Dataset excerpt:
------------------------------------------------------------------------

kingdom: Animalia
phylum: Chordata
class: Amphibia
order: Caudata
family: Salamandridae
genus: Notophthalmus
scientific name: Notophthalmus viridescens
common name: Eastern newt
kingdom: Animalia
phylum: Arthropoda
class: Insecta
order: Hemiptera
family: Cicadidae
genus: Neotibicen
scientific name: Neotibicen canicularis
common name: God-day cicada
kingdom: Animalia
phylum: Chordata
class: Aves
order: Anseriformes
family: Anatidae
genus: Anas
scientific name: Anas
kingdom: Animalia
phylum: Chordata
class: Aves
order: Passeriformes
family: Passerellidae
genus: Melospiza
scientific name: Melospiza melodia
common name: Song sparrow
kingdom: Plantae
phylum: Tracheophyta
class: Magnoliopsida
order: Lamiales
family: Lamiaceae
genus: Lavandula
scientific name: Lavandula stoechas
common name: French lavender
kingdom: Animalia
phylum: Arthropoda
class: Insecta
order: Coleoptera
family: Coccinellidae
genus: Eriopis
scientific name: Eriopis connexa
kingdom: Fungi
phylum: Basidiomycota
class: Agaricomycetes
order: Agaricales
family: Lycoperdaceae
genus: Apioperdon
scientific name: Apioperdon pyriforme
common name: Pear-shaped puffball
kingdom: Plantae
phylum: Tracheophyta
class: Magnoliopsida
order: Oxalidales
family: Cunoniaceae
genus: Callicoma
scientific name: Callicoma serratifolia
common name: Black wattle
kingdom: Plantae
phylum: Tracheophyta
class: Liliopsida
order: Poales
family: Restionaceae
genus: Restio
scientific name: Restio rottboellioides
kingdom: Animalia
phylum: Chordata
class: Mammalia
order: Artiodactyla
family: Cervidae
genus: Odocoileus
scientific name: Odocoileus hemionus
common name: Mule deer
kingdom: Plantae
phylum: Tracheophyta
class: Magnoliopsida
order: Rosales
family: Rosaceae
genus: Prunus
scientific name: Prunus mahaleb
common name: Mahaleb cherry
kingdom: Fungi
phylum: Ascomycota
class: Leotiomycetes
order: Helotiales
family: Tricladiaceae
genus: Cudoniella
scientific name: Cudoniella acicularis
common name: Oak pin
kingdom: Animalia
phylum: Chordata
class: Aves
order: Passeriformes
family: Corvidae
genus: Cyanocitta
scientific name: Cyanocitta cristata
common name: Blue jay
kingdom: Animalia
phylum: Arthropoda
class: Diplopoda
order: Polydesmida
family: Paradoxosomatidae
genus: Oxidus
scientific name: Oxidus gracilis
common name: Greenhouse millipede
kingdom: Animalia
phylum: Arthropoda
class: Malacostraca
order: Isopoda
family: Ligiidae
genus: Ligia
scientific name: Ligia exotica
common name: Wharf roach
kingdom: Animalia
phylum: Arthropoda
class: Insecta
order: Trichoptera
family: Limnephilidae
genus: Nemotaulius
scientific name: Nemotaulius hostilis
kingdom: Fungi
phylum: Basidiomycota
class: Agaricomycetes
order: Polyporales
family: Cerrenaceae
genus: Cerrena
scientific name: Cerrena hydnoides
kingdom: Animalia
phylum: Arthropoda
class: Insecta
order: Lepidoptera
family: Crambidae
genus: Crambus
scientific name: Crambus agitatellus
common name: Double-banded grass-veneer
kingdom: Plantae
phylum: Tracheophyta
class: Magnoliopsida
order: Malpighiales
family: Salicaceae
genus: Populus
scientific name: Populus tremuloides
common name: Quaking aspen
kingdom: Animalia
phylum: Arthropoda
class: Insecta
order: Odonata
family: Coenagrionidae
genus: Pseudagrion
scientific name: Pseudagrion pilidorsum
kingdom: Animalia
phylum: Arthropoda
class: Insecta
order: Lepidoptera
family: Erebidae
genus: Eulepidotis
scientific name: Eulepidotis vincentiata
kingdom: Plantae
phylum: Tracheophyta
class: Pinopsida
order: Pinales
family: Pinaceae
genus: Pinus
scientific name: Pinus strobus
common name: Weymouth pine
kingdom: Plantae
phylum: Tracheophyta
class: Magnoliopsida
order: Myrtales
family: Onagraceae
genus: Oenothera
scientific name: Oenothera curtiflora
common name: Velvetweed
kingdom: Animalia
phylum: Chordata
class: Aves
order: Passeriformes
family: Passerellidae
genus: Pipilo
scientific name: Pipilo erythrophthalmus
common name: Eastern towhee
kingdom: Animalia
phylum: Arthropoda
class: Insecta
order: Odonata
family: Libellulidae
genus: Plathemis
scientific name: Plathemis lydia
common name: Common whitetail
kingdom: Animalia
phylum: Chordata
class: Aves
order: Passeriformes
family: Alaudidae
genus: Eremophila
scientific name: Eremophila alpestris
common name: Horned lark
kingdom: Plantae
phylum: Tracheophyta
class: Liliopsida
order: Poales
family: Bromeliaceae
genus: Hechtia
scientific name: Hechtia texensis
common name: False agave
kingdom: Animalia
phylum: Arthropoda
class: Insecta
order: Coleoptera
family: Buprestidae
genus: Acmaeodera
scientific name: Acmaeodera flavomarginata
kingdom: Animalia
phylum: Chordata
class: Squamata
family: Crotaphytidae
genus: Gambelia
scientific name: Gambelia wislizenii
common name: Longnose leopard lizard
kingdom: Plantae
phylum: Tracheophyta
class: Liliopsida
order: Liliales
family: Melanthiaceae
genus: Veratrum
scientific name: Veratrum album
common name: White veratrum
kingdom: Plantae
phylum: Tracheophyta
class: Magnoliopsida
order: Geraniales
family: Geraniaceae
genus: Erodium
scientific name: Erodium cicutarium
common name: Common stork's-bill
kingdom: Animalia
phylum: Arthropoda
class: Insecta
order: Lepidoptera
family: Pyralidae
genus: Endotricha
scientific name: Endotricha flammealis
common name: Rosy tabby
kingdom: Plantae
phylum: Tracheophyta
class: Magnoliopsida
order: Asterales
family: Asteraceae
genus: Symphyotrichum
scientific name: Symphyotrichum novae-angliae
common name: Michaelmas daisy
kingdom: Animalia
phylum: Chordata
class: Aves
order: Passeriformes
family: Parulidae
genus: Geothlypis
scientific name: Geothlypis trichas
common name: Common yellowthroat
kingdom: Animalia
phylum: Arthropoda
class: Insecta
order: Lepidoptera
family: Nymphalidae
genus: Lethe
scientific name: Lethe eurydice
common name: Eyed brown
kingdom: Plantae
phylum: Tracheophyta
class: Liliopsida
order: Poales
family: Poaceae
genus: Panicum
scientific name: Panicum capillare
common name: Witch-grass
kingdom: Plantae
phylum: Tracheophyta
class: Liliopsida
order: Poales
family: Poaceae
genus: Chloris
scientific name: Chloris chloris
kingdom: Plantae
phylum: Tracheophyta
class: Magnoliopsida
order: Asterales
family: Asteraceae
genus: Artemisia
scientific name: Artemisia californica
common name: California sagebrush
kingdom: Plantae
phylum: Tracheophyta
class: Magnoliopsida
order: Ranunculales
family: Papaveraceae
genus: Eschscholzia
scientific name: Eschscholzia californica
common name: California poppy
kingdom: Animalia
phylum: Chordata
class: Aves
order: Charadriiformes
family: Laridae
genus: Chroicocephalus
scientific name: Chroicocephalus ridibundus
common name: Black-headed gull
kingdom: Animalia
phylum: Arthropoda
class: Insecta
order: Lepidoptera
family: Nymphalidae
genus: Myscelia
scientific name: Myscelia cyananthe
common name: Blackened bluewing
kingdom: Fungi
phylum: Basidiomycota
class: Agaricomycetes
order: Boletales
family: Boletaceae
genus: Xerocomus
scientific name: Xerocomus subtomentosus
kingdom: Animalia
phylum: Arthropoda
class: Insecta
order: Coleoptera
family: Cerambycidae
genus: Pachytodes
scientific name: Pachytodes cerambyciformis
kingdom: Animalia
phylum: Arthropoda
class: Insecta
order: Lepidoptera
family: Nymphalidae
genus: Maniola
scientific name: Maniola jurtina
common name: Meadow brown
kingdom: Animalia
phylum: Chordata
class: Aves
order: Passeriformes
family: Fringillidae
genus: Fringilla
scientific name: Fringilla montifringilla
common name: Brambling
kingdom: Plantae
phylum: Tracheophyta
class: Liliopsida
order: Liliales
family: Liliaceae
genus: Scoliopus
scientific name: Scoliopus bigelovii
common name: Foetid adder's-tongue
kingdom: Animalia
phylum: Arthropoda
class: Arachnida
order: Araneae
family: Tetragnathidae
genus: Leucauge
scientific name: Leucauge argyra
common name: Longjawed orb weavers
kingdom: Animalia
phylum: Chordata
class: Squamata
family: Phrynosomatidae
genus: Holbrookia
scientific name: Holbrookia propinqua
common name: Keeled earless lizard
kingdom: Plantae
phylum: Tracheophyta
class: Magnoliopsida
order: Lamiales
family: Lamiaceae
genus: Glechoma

------------------------------------------------------------------------

YOUR INSTRUCTIONS :: Reproduce everything from the line containing "scientific name: Ligia exotica" down to the line containing "genus: Cerrena", swapping "phylum" for "division" and keeping every other part of those lines the same. Give only these lines.

SOLUTION TO THIS EXERCISE ::
scientific name: Ligia exotica
common name: Wharf roach
kingdom: Animalia
division: Arthropoda
class: Insecta
order: Trichoptera
family: Limnephilidae
genus: Nemotaulius
scientific name: Nemotaulius hostilis
kingdom: Fungi
division: Basidiomycota
class: Agaricomycetes
order: Polyporales
family: Cerrenaceae
genus: Cerrena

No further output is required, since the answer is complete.